CHANCES ARE YOU MAY NEVER HAVE HEARD OF KLAIPEDA. That’s because Lithuania’s oldest city was closed to tourists until Soviet occupation ended in 1990. Since then, Klaipeda has been quickly modernizing — all while keeping its heritage and beauty intact.
Klaipeda is an up-and-coming, quaint and charming seaside city that presents opportunities to explore cultural, historical and natural attractions. The region bills itself as “One port, three destinations,” and cruise ship visitors who have time will want to explore Klaipeda itself as well as nearby Nida and Palanga. Combined, the three destinations are “the jewels of Lithuania,” and all are worth a visit.
Klaipeda. From the new cruise ship terminal, the historical city center is only a few steps away. Visit the Old Town for glimpses of Germanic architecture (Klaipeda was part of Germany until 1923) and half-timbered, lattice-work buildings that reflect the city’s Prussian past. Stroll through Drama Theater Square, where Hitler incited fear into Lithuanians in 1939, or visit some of the city’s many museums.
Take a break at any of Klaipeda’s 300 restaurants and cafes. Adjacent to the terminal, the Castle Museum opened in 2002 on the foundation of an old castle. The museum features authentic 16th and 17th century exhibits. Throughout Klaipeda are reminders of the Soviet occupation that visitors may find interesting.
You’re likely to see antique automobiles from Russia and former East Germany. Venture out into the country side to experience Village Life Lapiai, a preserved collective farm where traditional ways are maintained.
Nida. You’ll want to ferry across the Curonian Lagoon to visit the National Maritime Museum and make your way 30 miles south to the seaside resort of Nida. The drive itself is spectacular, as most of the route takes you through the Curonian Spit National Park, named a UNESCO World Heritage Site just five years ago. A ribbon of blacktop rolls over and along sand dunes, the highest in all of Europe (stop to walk out on the dunes and admire the views), to Nida and Lithuania’s border with Russia.

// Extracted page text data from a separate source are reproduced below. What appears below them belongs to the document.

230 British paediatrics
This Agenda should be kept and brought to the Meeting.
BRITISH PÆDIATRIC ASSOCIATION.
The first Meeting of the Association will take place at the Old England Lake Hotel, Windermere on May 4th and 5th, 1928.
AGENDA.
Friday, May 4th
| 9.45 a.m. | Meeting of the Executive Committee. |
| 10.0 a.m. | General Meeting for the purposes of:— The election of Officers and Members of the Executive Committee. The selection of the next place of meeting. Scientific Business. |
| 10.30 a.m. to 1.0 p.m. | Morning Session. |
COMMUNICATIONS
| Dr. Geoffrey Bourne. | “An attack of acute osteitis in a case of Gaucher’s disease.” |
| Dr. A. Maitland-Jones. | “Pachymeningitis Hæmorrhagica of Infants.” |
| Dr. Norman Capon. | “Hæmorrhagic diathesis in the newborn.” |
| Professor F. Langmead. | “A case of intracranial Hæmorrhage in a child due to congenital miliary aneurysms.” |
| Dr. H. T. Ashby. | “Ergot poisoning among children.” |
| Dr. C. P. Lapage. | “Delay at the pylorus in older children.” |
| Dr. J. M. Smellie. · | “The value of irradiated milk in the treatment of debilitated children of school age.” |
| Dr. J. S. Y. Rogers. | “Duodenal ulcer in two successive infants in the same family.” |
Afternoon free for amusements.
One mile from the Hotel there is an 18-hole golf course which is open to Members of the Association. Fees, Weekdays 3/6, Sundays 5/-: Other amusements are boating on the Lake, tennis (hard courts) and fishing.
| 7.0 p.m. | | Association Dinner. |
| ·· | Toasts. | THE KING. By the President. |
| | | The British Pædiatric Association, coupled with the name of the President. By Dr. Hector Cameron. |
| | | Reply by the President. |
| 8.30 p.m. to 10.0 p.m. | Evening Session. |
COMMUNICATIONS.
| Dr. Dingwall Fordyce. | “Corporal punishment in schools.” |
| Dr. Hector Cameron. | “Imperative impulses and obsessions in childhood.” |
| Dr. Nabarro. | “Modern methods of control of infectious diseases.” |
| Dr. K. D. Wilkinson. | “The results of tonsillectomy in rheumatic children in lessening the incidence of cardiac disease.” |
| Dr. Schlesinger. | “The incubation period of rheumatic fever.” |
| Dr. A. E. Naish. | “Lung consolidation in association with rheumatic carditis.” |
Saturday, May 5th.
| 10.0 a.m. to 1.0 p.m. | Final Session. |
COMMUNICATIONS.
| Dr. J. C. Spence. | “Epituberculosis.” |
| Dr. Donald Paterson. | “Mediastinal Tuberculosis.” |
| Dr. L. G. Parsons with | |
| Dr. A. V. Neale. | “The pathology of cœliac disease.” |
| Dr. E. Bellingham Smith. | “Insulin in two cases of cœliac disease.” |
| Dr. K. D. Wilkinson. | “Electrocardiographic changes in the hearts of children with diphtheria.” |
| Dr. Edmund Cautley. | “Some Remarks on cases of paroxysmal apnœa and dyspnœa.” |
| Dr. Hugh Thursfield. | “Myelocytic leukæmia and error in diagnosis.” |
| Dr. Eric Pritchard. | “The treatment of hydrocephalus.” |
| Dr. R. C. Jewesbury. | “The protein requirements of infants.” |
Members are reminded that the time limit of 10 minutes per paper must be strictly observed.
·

The German writer Thomas Mann lived here in a house commanding a view over the lagoon, and today, his home serves as a museum. Along the way, stop in the resort town of Juodkrante for a stroll up the Hill of Witches, where Lithuanian folklore and fairy tales are depicted through wooden statues.
Palanga. Lithuania boasts more than 60 miles of sandy seashore exposed to the open water. Evenings in the resort town Palanga, throngs of people amble along wide pedestrian promenades, with cafes and attractions on each side, that lead out to the sea for spectacular sunsets.
You’ll want to amble over to the Amber Museum, housed in the 19th century mansion of Count Tishkevichius. There, you’ll learn that there are seven shades of amber ranging from white to black.
Millions of years ago, forests wept resin into the sea, giving birth to the amber that visitors today still find in galleries and museums. It boggles the mind how you can leave Lithuania clutching a piece of amber 40 million to 55 million years old, with “inclusions” of insects or even reptiles that were caught in the resin millennia ago. No place in the Baltic values amber more than Lithuania. Steeped in national folklore and fairy tales, “the gold of Lithuania” is much like Klaipeda itself — lovely to look at and so special that you’ll want to take a piece home.